> **WORK TO BE COMPLETED**
Should a line in the entries below contain "Ebay", return that line.

[Records excerpted from a collection]
##############################

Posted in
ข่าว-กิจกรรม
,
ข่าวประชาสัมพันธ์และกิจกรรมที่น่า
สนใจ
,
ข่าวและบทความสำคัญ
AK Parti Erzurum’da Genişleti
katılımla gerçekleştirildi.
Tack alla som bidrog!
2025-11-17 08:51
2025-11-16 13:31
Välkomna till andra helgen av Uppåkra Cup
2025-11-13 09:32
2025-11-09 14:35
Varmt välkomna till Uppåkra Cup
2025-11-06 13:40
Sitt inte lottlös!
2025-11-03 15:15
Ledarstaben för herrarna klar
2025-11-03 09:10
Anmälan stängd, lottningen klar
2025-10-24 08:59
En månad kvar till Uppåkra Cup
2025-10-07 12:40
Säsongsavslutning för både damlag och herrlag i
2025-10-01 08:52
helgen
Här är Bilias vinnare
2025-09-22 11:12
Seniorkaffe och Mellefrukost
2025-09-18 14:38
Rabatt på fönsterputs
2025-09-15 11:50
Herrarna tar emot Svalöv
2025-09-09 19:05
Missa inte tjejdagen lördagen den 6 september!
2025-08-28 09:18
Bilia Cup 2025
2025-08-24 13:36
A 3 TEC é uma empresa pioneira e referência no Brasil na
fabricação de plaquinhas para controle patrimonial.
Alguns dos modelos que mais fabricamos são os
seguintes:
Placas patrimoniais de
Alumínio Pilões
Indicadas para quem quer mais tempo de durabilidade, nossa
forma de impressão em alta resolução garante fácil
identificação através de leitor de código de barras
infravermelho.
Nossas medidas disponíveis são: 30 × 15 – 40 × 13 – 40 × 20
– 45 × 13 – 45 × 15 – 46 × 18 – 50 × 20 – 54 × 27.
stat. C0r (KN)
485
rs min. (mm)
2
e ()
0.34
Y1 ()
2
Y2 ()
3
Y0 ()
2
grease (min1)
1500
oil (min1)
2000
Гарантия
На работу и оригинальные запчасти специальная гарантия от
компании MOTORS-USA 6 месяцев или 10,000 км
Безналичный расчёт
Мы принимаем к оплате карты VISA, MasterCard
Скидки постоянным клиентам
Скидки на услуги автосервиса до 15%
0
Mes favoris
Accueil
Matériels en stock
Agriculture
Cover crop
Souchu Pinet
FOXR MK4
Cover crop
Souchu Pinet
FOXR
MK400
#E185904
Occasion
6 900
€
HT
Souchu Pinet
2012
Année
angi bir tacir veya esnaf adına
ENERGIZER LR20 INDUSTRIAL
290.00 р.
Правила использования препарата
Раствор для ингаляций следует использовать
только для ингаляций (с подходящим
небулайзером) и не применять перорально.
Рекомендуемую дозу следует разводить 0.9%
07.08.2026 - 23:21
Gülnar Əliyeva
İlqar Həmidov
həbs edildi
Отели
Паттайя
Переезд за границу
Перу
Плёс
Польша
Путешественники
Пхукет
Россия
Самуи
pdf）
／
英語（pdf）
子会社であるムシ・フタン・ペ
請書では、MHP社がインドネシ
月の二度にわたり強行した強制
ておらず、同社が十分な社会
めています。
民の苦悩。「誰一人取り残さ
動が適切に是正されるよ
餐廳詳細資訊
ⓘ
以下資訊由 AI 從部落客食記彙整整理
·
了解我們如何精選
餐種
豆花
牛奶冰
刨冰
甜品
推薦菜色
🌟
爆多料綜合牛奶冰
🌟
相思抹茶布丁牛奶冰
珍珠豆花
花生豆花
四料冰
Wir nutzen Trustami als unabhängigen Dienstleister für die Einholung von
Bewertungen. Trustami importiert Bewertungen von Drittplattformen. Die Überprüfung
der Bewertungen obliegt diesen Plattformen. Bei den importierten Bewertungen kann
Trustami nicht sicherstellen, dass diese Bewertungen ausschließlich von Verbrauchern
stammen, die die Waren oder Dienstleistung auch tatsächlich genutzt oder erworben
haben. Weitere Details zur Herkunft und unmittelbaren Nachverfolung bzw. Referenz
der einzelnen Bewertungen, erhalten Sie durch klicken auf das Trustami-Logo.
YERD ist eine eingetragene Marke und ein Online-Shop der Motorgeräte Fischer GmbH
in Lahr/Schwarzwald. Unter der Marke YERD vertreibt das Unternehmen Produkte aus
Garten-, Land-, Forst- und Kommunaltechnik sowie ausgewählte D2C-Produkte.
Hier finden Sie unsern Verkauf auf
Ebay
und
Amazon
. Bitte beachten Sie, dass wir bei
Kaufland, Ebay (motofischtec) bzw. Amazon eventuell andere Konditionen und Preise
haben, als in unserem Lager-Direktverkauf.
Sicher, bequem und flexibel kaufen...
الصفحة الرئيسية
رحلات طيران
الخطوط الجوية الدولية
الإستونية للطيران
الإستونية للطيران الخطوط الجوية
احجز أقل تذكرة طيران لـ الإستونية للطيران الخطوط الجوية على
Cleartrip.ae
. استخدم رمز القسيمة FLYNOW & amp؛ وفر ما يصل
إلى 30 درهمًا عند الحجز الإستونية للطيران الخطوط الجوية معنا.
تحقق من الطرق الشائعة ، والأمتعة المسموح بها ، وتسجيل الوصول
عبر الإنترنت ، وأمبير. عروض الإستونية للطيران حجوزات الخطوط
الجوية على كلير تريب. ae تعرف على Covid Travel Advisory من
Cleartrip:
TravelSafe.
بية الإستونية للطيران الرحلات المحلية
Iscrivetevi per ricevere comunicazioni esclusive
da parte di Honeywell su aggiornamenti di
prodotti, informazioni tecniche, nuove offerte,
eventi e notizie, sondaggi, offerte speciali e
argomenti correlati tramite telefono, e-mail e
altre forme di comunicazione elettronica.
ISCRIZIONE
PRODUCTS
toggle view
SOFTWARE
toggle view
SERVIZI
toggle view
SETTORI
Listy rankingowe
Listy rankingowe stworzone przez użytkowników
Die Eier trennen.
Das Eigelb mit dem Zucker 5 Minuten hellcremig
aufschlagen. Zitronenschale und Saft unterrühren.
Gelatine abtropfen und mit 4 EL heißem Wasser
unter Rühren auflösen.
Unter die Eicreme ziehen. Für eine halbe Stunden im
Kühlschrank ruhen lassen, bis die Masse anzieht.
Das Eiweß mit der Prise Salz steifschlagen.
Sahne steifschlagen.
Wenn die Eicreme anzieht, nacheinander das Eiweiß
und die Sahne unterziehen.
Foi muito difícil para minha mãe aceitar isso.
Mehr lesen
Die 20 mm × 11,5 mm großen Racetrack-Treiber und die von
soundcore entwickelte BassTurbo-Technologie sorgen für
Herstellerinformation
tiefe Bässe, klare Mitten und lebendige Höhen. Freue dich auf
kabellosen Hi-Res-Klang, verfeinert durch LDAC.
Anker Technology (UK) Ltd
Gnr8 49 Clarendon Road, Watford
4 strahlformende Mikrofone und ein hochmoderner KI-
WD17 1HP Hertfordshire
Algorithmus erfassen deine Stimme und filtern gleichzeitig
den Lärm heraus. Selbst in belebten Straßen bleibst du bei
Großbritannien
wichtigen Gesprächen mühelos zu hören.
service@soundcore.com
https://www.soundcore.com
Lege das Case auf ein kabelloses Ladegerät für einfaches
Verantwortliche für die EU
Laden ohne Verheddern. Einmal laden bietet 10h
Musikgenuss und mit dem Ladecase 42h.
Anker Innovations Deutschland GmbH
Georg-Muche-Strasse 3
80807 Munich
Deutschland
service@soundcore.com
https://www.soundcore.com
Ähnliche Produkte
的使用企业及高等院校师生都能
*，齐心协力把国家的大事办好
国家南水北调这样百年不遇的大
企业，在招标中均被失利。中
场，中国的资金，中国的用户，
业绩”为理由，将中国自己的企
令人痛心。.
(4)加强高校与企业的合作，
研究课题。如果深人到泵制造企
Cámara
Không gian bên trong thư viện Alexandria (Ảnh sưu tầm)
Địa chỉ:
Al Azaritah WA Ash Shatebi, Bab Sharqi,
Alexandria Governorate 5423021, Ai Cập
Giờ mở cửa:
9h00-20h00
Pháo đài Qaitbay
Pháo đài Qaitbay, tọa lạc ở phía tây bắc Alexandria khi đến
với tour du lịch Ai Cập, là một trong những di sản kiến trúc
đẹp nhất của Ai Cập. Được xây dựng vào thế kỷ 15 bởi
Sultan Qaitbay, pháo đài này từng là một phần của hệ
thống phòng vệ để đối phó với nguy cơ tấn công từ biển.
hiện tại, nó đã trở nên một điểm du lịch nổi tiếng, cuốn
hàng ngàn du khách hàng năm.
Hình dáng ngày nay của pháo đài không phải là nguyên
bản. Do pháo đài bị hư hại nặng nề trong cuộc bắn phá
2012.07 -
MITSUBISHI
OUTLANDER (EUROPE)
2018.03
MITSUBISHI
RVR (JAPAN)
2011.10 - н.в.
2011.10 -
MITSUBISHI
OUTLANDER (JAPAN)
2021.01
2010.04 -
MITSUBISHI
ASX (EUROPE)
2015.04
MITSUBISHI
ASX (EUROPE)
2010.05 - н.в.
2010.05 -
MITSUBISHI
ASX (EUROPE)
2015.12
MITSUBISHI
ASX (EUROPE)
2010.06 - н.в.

##############################

> **ANSWER BELOW**
Ebay
Kaufland, Ebay (motofischtec) bzw. Amazon eventuell andere Konditionen und Preise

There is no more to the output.